■ **PROBLEM DESCRIPTION**
Only the lines from the one containing "left ankle: (411, 197)" through the end of the material are to be echoed, each exactly as it appears.

■ **DATA UNDER STUDY**
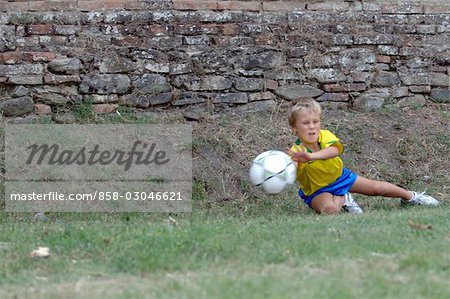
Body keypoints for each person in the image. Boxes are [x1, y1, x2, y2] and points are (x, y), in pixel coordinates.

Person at [287, 98, 439, 214]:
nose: (312, 127)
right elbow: (289, 168)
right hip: (317, 191)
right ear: (294, 127)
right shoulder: (297, 152)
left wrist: (311, 157)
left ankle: (411, 197)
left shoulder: (325, 135)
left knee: (377, 188)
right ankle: (343, 197)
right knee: (330, 210)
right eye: (306, 123)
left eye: (316, 121)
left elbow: (334, 151)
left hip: (341, 177)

■ **COMPLETED EXERCISE**
left ankle: (411, 197)
left shoulder: (325, 135)
left knee: (377, 188)
right ankle: (343, 197)
right knee: (330, 210)
right eye: (306, 123)
left eye: (316, 121)
left elbow: (334, 151)
left hip: (341, 177)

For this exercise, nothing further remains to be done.